6. The composition of claim 1 wherein the ratio of pramoxine compound:one or more nonylphenol ethoxylate compounds:foaming agent is about 0.5:0.1:7.0.

7. The composition of claim 1 wherein said topical composition further comprises a foam stabilizer.

8. The composition of claim 1 wherein said topical composition further comprises an emulsifier one or more of a chelating agent, a preservative, an emulsifier, a moisturizer, and a pH adjuster.

9. The composition of claim 1 wherein said topical composition further comprises a quantity of cleansing beads.

10. The composition of claim 9 wherein said beads are jojoba beads.

11. The composition of claim 10 wherein said beads have diameters in the range of about 150 to about 1200 microns.

12. The composition of claim 11 wherein said beads have diameters in the range of about 250 to about 420 microns.

13. The composition of claim 9 wherein said beads comprise about 0.5% to about 2.0% of said composition by weight.

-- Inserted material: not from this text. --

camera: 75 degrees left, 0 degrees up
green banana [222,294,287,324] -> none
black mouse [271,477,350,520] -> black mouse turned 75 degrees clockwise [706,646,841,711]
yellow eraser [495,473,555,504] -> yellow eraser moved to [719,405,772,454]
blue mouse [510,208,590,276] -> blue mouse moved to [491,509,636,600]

14. The composition of claim 13 wherein said beads comprise about 0.5% of said composition by weight.

15. A method for the treatment of dermatitis caused by the contact of urushiol with the skin, the method comprising the steps of: providing a topical composition comprising a pharmaceutically effective amount of a pramoxine compound, a pharmaceutically effective amount of a nonylphenol ethoxylate, and an inert foaming agent; applying the composition to an affected area; foaming the composition on the affected area; permitting the composition to remain on the affected area a sufficient amount of time to enable the composition of matter to cause an effect; and, removing the composition from the affected area.

16. The method of claim 15 wherein said provided topical composition further comprises a quantity of cleansing beads.

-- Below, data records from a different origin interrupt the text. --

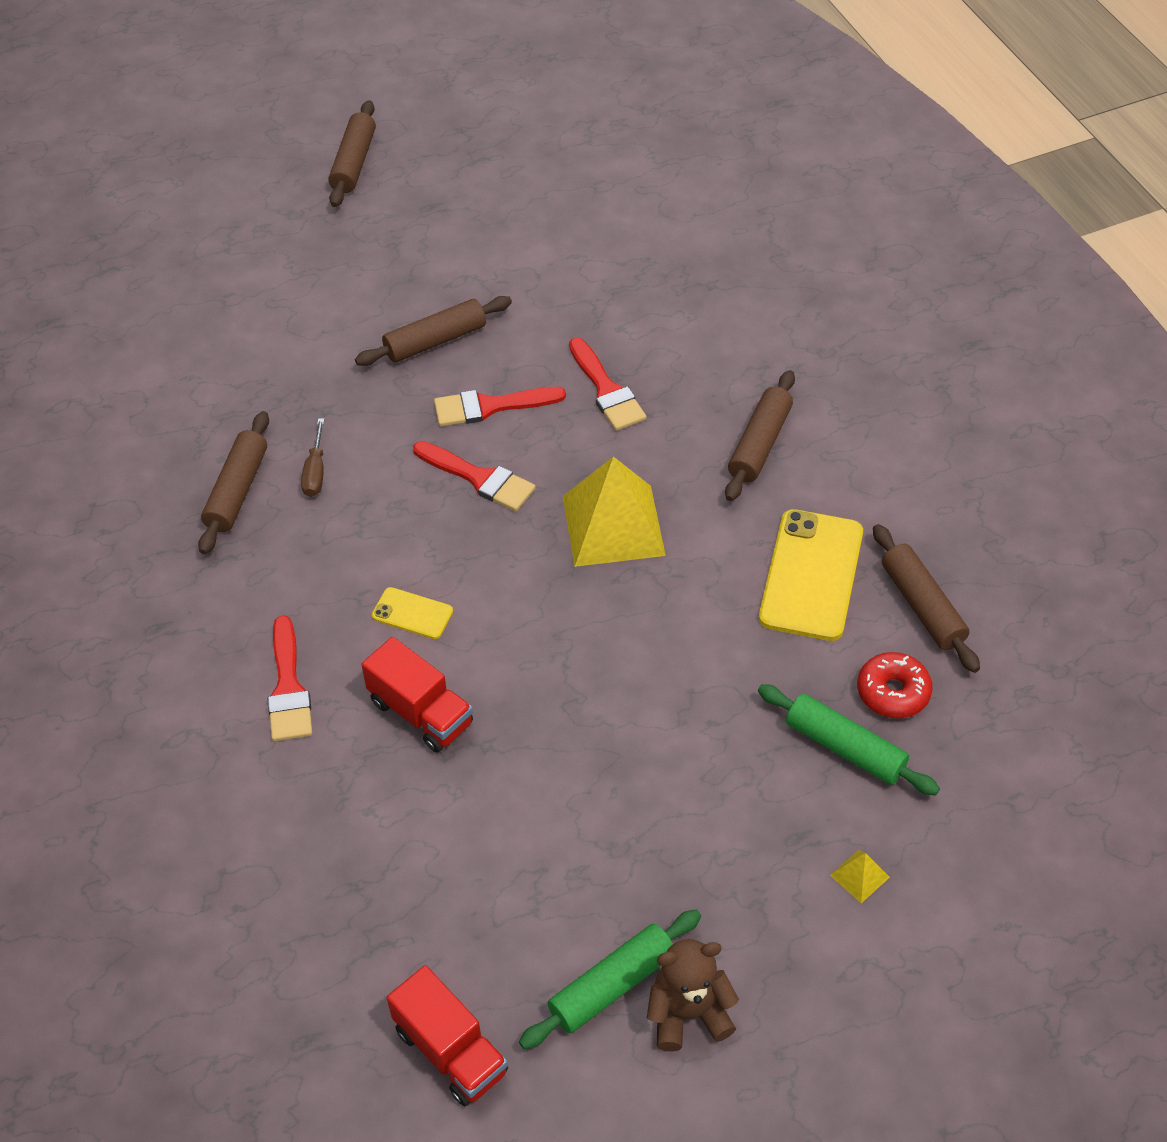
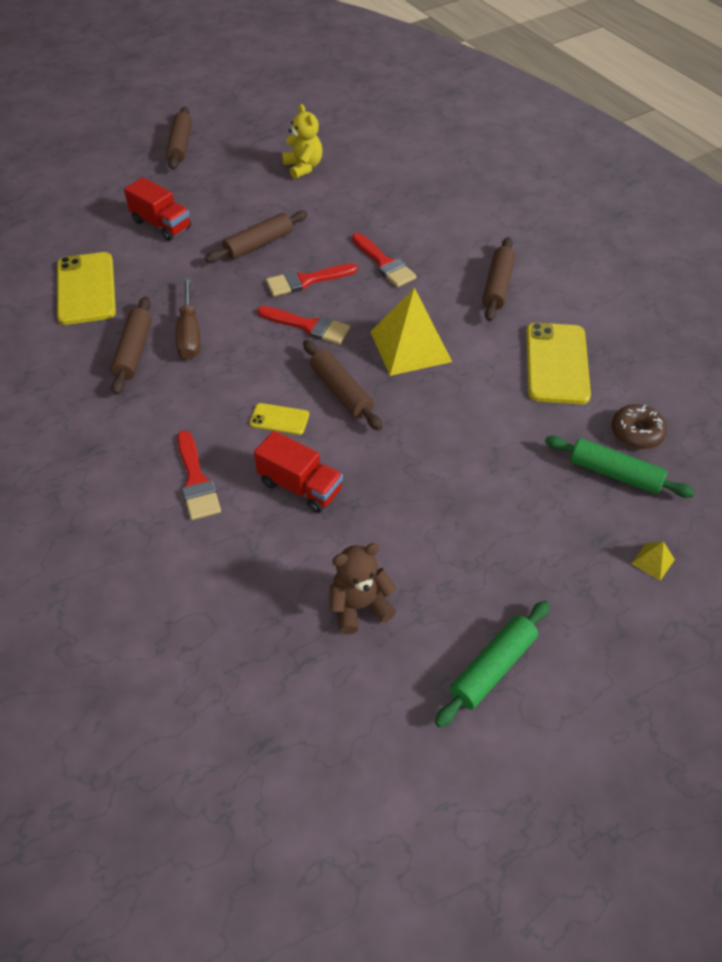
camera: 10 degrees left, 0 degrees up
brown screwdriver [301,418,324,497] -> brown screwdriver [175,277,200,360], size x1.60
red truck [387,965,508,1106] -> red truck moved to [124,177,191,241]
brown teddy bear [647,939,739,1052] -> brown teddy bear moved to [329,543,396,635]
red donut [857,652,932,718] -> brown donut [612,404,667,449]
brown rolling pin [873,524,980,673] -> brown rolling pin moved to [303,340,383,430]
none -> yellow phone [57,252,116,325]
none -> yellow teddy bear [282,104,322,179]

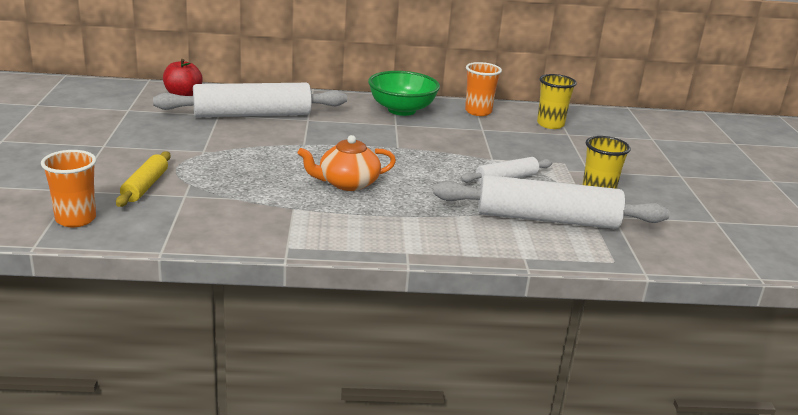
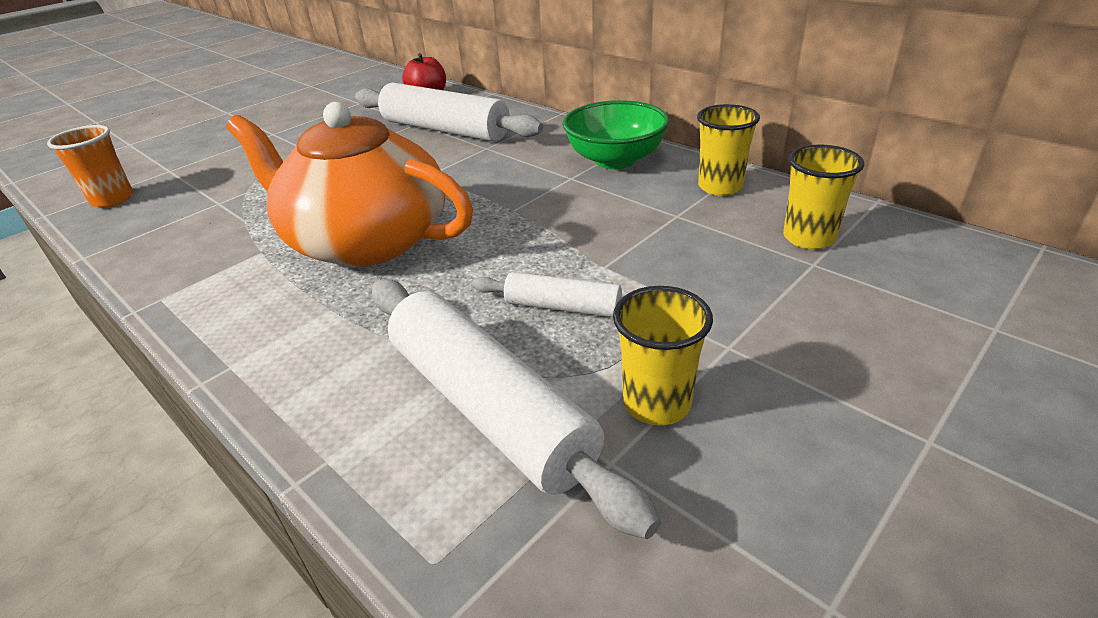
camera: 50 degrees right, 10 degrees up
yellow rolling pin [116,151,171,207] -> none
orange teapot [298,135,396,191] -> orange teapot [226,102,473,267], size x1.96
orange cup [465,62,502,116] -> yellow cup [697,104,760,196]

17. The method of claim 16 wherein said beads have diameters in the range of about 150 to about 1200 microns.

18. The method of claim 17 wherein said beads have diameters in the range of about 250 to about 420 microns.

19. The method of claim 16 wherein said beads comprise about 0.5% to about 2.0% of said composition by weight.

20. The method of claim 19 wherein said beads comprise about 0.5% of said composition by weight.